Could you put the text lines from all the items below into a numbered list, skipping blank lines and leaving the pictures out?

(Collected data)
━━━━━━━━━━━━━━━━━━━━━━━━━━━━━━

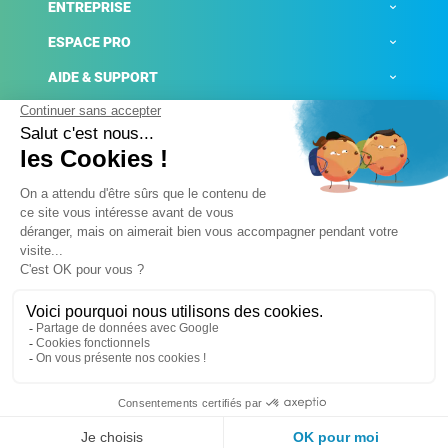
ENTREPRISE
ESPACE PRO
AIDE & SUPPORT
ACTUALITÉS
Mentions légales
Politique de confidentialité
Gestion des cookies
Conditions générales de ventes
Plateforme de signalement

━━━━━━━━━━━━━━━━━━━━━━━━━━━━━━

### EXPECTED ANSWER
1. ENTREPRISE
2. ESPACE PRO
3. AIDE & SUPPORT
4. ACTUALITÉS
5. Mentions légales
6. Politique de confidentialité
7. Gestion des cookies
8. Conditions générales de ventes
9. Plateforme de signalement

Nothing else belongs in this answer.